Evgeny Morozov, solutionism and the politics of usability
Luke Fernandez, Manager of Program and Technology Development at Weber State University, has published a review of Evgeny Morozov’s To Save Everything Click Here that explores the intersection between UX and political theory.
“As a political theorist and software developer I particularly appreciate Morozov’s attempt to battle solutionism by injecting politics back into tool building. However, I’m also cognizant of its limitations. Pace Morozov and and others who hold up the civic republican tradition, I’m less inclined to think of politics and morality as concerns that confer the deepest meaning on human life. And since I work in the company of other developers I know that they display similar dispositions. Call me a philistine, but most of the time I’d rather be doing something else than being a political being. Morozov, in his erudition, summons media theorist Michael Schudson to describe this sensibility as the plight of the “political backpacker.†Backpackers like to go into the wilderness and spend some time cooking and camping for themselves. But soon enough most backpackers emerge from the wildernesss and are happy to relegate cooking and sheltering to other entities than themselves. Political backpackers feel analogous sentiments. Occasional forays into politics make us feel good because they help us to grow as political beings. But most of us would consider it a curse to spend all or even the majority of our lives in that realm. (Even Steve Jobs, who obviously got a jag from his very public Apple presentations reported that he was happiest when he wandered into Jonathan Ive’s private workshop and spent time handling Apple product prototypes.)
We want our technologies to do the same for us as well.

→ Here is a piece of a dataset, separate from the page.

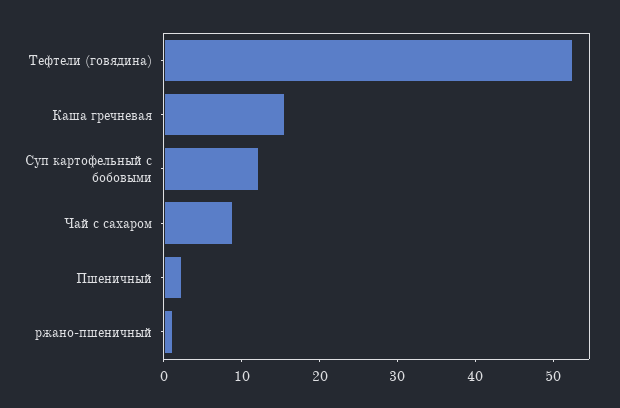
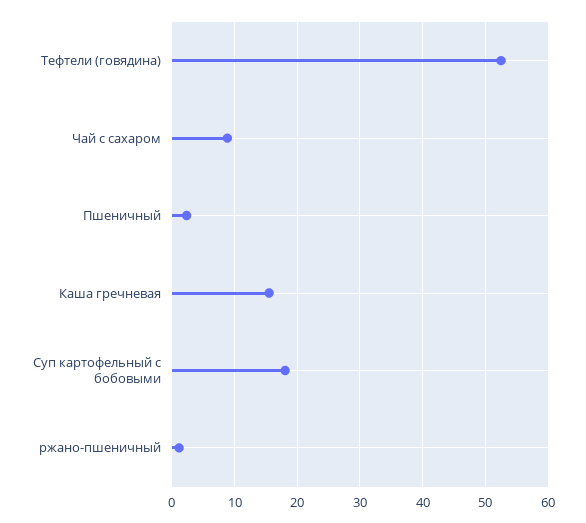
Суп картофельный с бобовыми: 12 -> 18

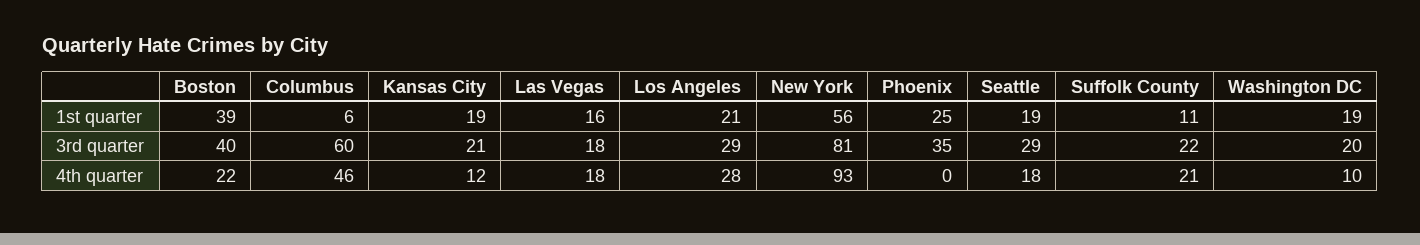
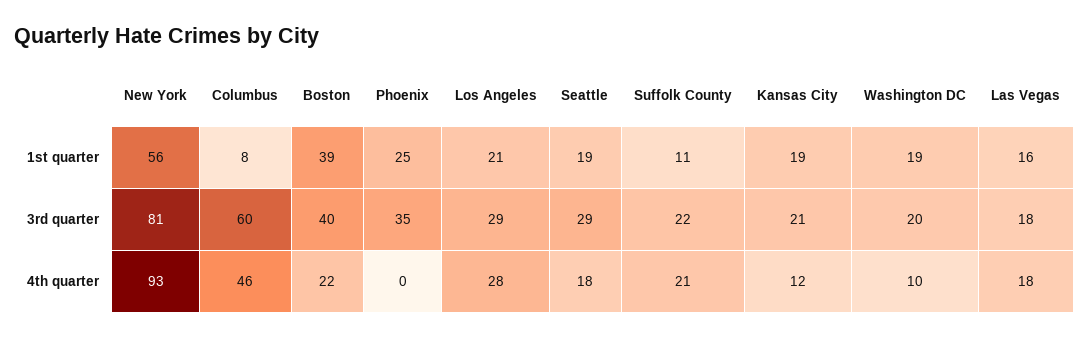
Columbus, 1st quarter: 6 -> 8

For a better and richer life we want–and have a duty– to confront our relationship to our technology and consider how it constructs our relationship with others and the world around us. So our technologies shouldn’t be frictionless all the time. They shouldn’t permanently shield us from politics. But most of the time we just want our technologies to exhibit the same behaviors that Job’s and Ive’s have glowingly attributed to Apple’s products: “it just works!†This then is the design dilemma we face in a nation that wants to be faithful to both its Liberal and Civic Republican traditions: How do we develop technologies that enlarge our capacity to be political beings while at the same time catering to our more pedestrian and commercially oriented selves?”